Development of acute kidney injury translates to a 22-fold higher post-operative mortality rate if the patients have a pre-operative glomerular filtration rate of less than 60 mm/minute. In coronary artery bypass graft surgery the risk of acute kidney injury is as high as 24%.

"High-dose vasodilator therapy has been attempted to correct the constriction that is inherent in acute kidney injury but its use has been controversial and somewhat disappointing," Tumlin said. Systemic treatment has not allowed for adequate medication to reach the kidney. We hypothesized that intra-renal delivery of fenoldopam would reduce hypotension and secondary renal hypoperfusion. Augmenting renal blood flow may reduce progression to dialysis-dependent acute kidney injury."

He said roadblocks to vasodilator therapy in acute kidney injury include lack of bedside access to reliable biomarkers for early identification of acute kidney injury; lack of the ability to deliver isolated vasodilator therapy to the renal circulation; the need to avoid systemic hypotension and the lack of infrastructure for the timely placement of a catheter.

Tumlin said that the use of the FlowMedica Benephit Intra-Renal Drug Delivery System could be placed by interventional radiologists, cardiologists and possibly even hospital intensives. He explained that the system is introduced into the aorta similarly to cardiac procedures. When the catheter passes above the junction of the kidney arteries, the "ears" of the Benephit system and deploys. As the catheter is pulled back, the ears float into the renal arteries.

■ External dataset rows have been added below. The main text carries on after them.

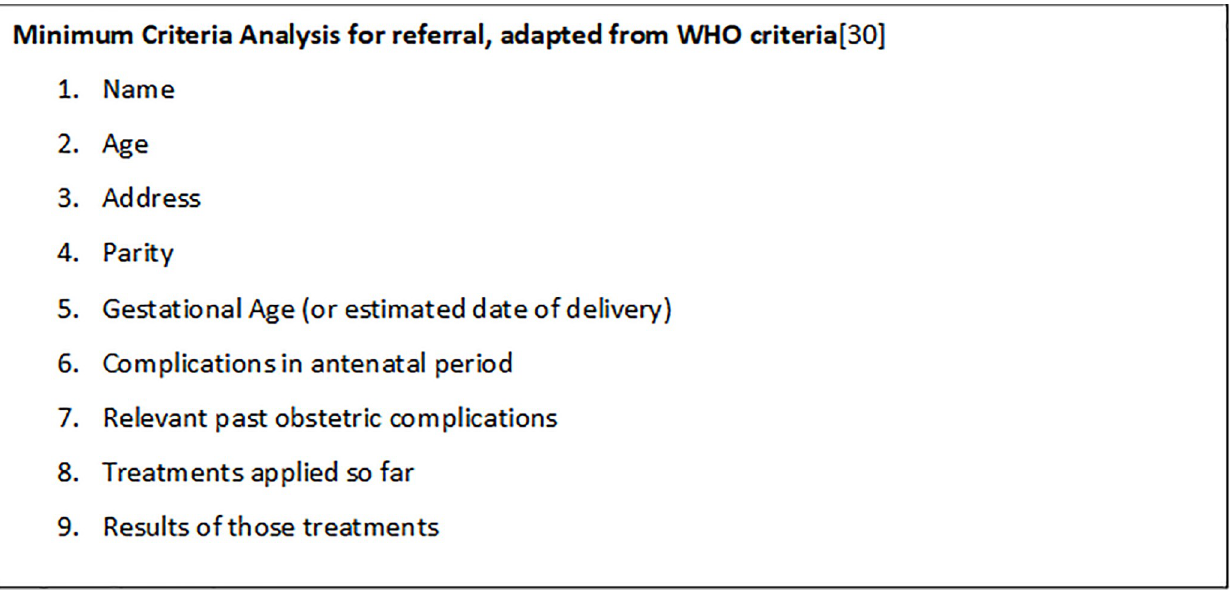
Fig 3. Minimum criteria. Minimum criteria for referral pattern improvement were adapted from WHO criteria[30] after consultation with maternal health experts at the UK Royal College of Obstetrics and Gynaecology. Criteria are applied to all admissions on the inference that the transfer of care from antenatal services to maternity unit admission is a form of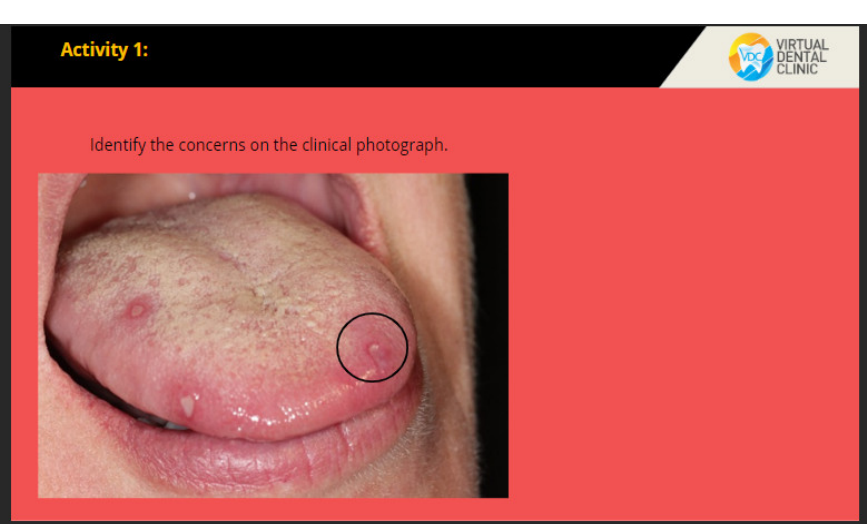
Figure 2. Example of the interactive activity where students can click and identify the areas of concern.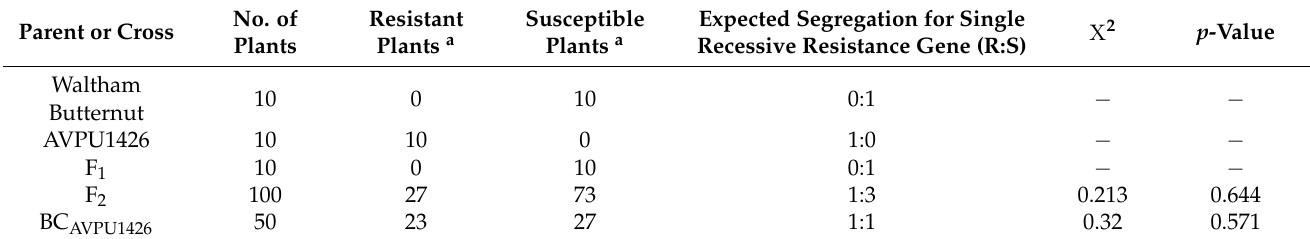
for SLCCNV and ToLCNDV resistance was performed in a greenhouse using viruliferous whiteflies. Ten plants of resistant (AVPU1426) and susceptible (Waltham Butternut) parental lines and their F 1 , and 100 and 50 plants of the F 2 and BC AVPU1426 generations (48 plants of BC AVPU1426 for SLCCNV screening), respectively, (Tables 1 and 2) were sown into the greenhouse and used in each inoculation assay. SLCCNV and ToLCNDV were maintained on pumpkin and cucumber plants in separate muslin-covered cages, respectively. Non- viruliferous whiteflies were maintained on healthy cotton ( Gossypium hirsutum ) grown in muslin-covered cages. Whiteflies were reared on cotton plants for at least 25–30 days to complete their life cycle and to obtain enough adult whiteflies for the transmission experiments. Whitefly transmission was performed by standard procedure [8]. Table 1. Segregation of SLCCNV resistance in F 1 , F 2 , and BC generations derived from the cross between AVPU1426 (resistant) and Waltham Butternut (susceptible) lines of Cucurbita moschata . Parent or Total No. Resistant Susceptible Expected Segregation for Single Х 2 p -Value Generation of Plants Plants a Plants a Recessive Resistance Gene (R:S) Waltham 10 0 Butternut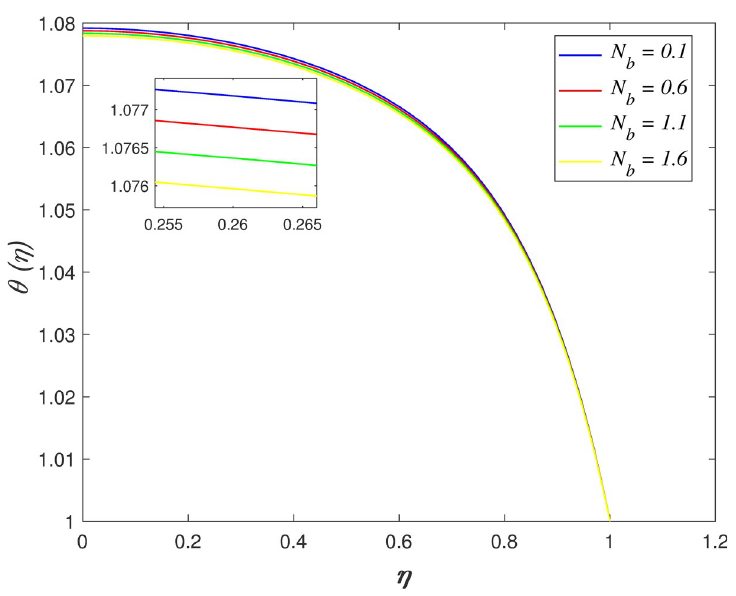
Fig 20. Impact of N b on temperature.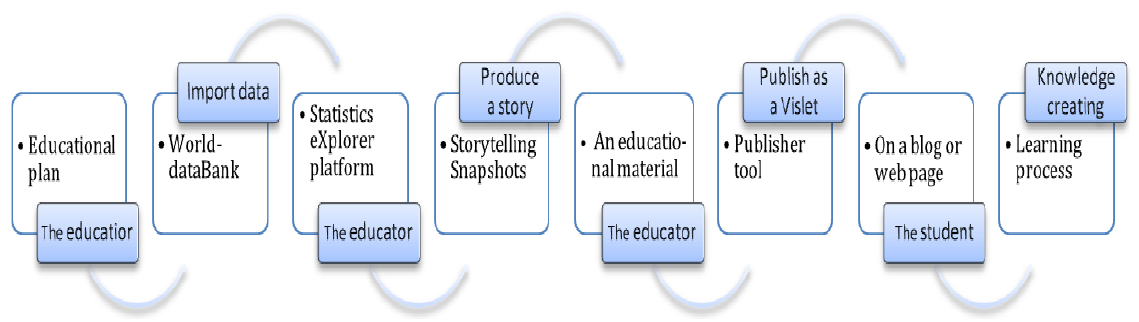
Figure 6. The process by which teachers converted an educational plan into interactive educational material, a Vislet, on the web, where students interacted with the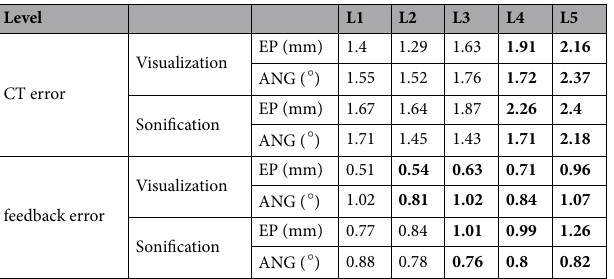
Table 2. The mean error of angle (ANG) and entry point (EP) over the vertebrae levels L1–L5. The bold cells satisfy the safety requirement suggested by Rampersaud et al. 84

"It is a very simple, easy to perform maneuver," Tumlin said. "We think it can be performed at bedside and cause less problems for already critically ill patients who will be spared a trip to the radiology department or the catheter laboratory."

The Benephit Infusion Systems are FDA-cleared and are indicated for the "infusion of physician-specified agents in the peripheral vasculature including, but not limited to, the renal arteries."

FlowMedica was purchased by AngioDynamics (Queensbury, New York) earlier this month.